In what has to be one of history’s most poignant, trenchant ironies, yesterday’s report from a grand jury in Pennsylvania about decades of sexual abuse by predatory priests, and of cover-ups in high ecclesiastical offices, was released on the same day that Roman Catholic Christians were celebrating the memory and ministry of Father Maximilian Kolbe, a Polish Franciscan priest and martyr. For having hidden Jews in his monastery and publishing anti-Nazi literature, Kolbe was killed at the Nazi prison camp, Auschwitz, in 1941. He might have survived had he not offered himself in place of another prisoner whom the commandant of the camp had selected for execution. Kolbe did so because, unlike the condemned prisoner, he had no wife and children hoping and praying for his release. All this was foreshadowed in a vision that Kolbe had in his youth, in which Mary appeared to him and offered a choice of one of two crowns, one red, for martyrdom, the other white, for purity. Kolbe chose both.

The recent grand jury report, and the story of Fr. Kolbe’s martyrdom, are equally true. They both require our attention, but not because one invalidates nor diminishes the other. They don’t. They highlight both the promise and the peril of Christian leadership and clerical calling, and not only for Roman Catholics. Tragically, no Christian denomination is without the stain of clergy sexual abuse somewhere, sometime, in its ranks and history.

It would be false and facile to blame the predation and pederasty of some Roman Catholic clergy solely on the enforced celibacy of their priests (though I do believe that it is wrong and unbiblical), and the resultant sexual frustrations. Sexual frustrations and predation can and do happen among married persons too, however. Still, the rule of celibacy has to deter and disqualify persons otherwise called and gifted for ministry, and to create havens for men with complex psychosexual issues.

But sexual predation is at least as much an issue of power, as it is of sex. Power is a two-edged sword. Some power is necessary if the clergy are to have healing and helpful access to people’s homes, hearts and lives. Call it “authority,” instead, if you wish. The best kind of authority is that earned over time, by proofs of conduct and character.
##############################
Continue the essay on the Pennsylvania grand jury report and Father Maximilian Kolbe, starting after its last sentence.

# DATA PROVIDED:
##############################
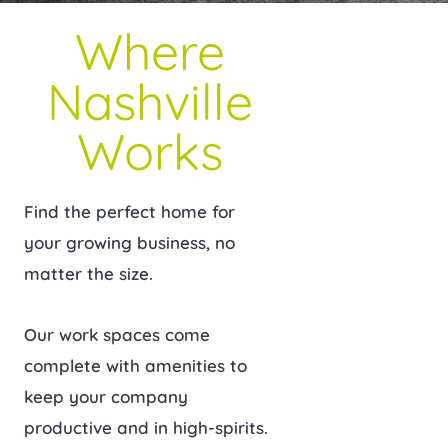
Where
Nashville
Works
Find the perfect home for
your growing business, no
matter the size.
Our work spaces come
complete with amenities to
keep your company
productive and in high-spirits.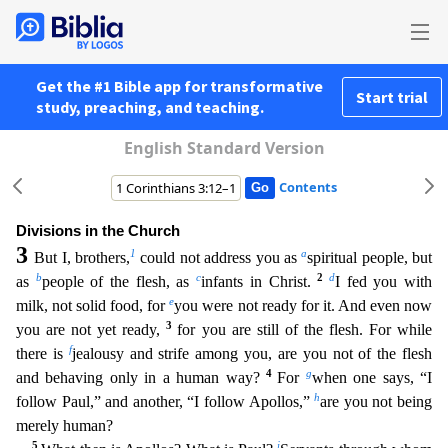
Get the #1 Bible app for transformative
Start trial
study, preaching, and teaching.
English Standard Version
Contents
Divisions in the Church
3
1
a
But I, brothers,
could not address you as
spiritual people, but
b
c
2
d
as
people of the flesh, as
infants in Christ.
I fed you with
e
milk, not solid food, for
you were n
ot ready for it. And even now
3
you are not yet ready,
for you are still of the flesh. For while
f
there is
jealousy and strife among you, are you not of the flesh
4
g
and behaving only in a human way?
For
when one says, “I
h
follow Paul,” and another, “I follow Apollos,”
are you not being
merely human?
5
i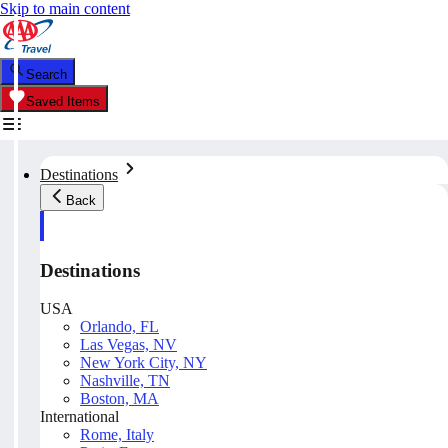
Skip to main content
Search
Saved Items
Destinations
Back
Destinations
USA
Orlando, FL
Las Vegas, NV
New York City, NY
Nashville, TN
Boston, MA
International
Rome, Italy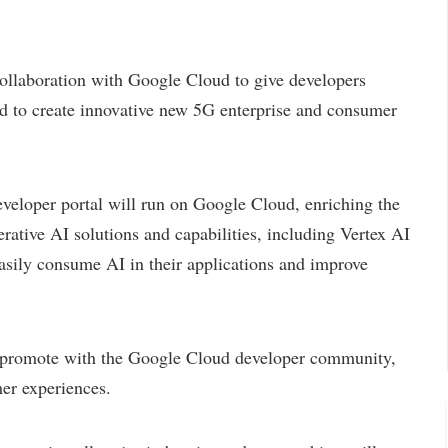
llaboration with Google Cloud to give developers
ed to create innovative new 5G enterprise and consumer
oper portal will run on Google Cloud, enriching the
ative AI solutions and capabilities, including Vertex AI
asily consume AI in their applications and improve
promote with the Google Cloud developer community,
mer experiences.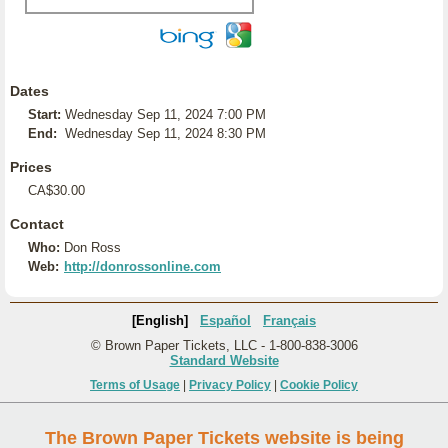
Dates
Start:
Wednesday Sep 11, 2024 7:00 PM
End:
Wednesday Sep 11, 2024 8:30 PM
Prices
CA$30.00
Contact
Who:
Don Ross
Web:
http://donrossonline.com
[English]
Español
Français
© Brown Paper Tickets, LLC - 1-800-838-3006
Standard Website
Terms of Usage
|
Privacy Policy
|
Cookie Policy
The Brown Paper Tickets website is being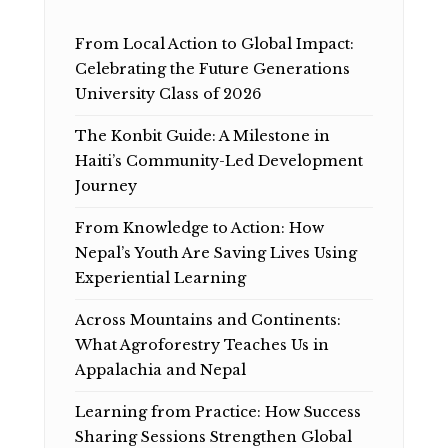
From Local Action to Global Impact:
Celebrating the Future Generations
University Class of 2026
The Konbit Guide: A Milestone in
Haiti’s Community-Led Development
Journey
From Knowledge to Action: How
Nepal’s Youth Are Saving Lives Using
Experiential Learning
Across Mountains and Continents:
What Agroforestry Teaches Us in
Appalachia and Nepal
Learning from Practice: How Success
Sharing Sessions Strengthen Global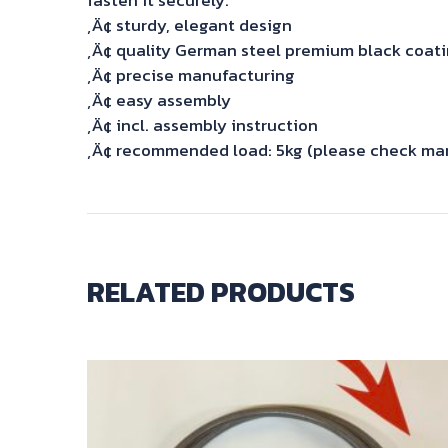
‚Ä¢ sturdy, elegant design
‚Ä¢ quality German steel premium black coat
‚Ä¢ precise manufacturing
‚Ä¢ easy assembly
‚Ä¢ incl. assembly instruction
‚Ä¢ recommended load: 5kg (please check manu
RELATED PRODUCTS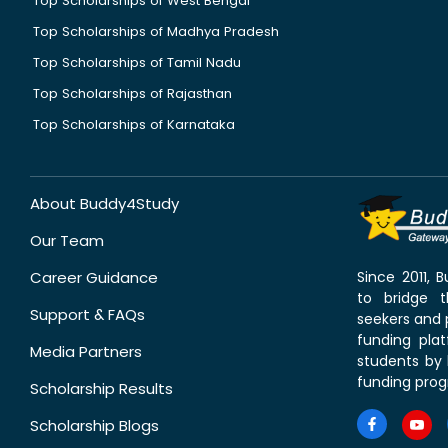
Top Scholarships of West Bengal
Top Scholarships of Madhya Pradesh
Top Scholarships of Tamil Nadu
Top Scholarships of Rajasthan
Top Scholarships of Karnataka
About Buddy4Study
Our Team
Career Guidance
Since 2011,
to bridge 
Support & FAQs
seekers and p
funding pla
Media Partners
students by 
funding prog
Scholarship Results
Scholarship Blogs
##############################
# EXERCISE OUTPUT:
Power and authority can also be misused to push people toward dependency and vulnerability to exploitation spiritually, financially, emotionally and, yes, sexually. While the rising tide of revelations about clergy sexual abuse only reinforce the truth that spirituality must guide sexuality (and not vice versa), it also reveals how closely connected sexuality and spirituality are. The spiritual intimacy of the pastoral relationship can so easily be hijacked and exploited for sexual intimacy.

That, however, is only one kind of abuse of power which yesterday’s grand jury report revealed. The other has to do with the cover-ups, hush money and transfers of predatory clergy to new fields of predation on the part of bishops and cardinals. Such abuse of power is at least as bad as what it covers up. If “love covers a multitude of sins,” the only love I see working here is the love of clerical power, position, prestige and privilege by the so-called “princes of the church.”

Such disordered love of status and reputation is not a uniquely Roman Catholic thing, either. All clergy are tempted to stand on pedestals of their own making, with help from others. Catholic culture and hierarchy are not alone in making clerical reputation, separation and elevation so tempting, so easy, and so preferable to transparency and accountability. A hierarchy powerful enough, and far enough removed from the laity, can build its own pedestals from the top down.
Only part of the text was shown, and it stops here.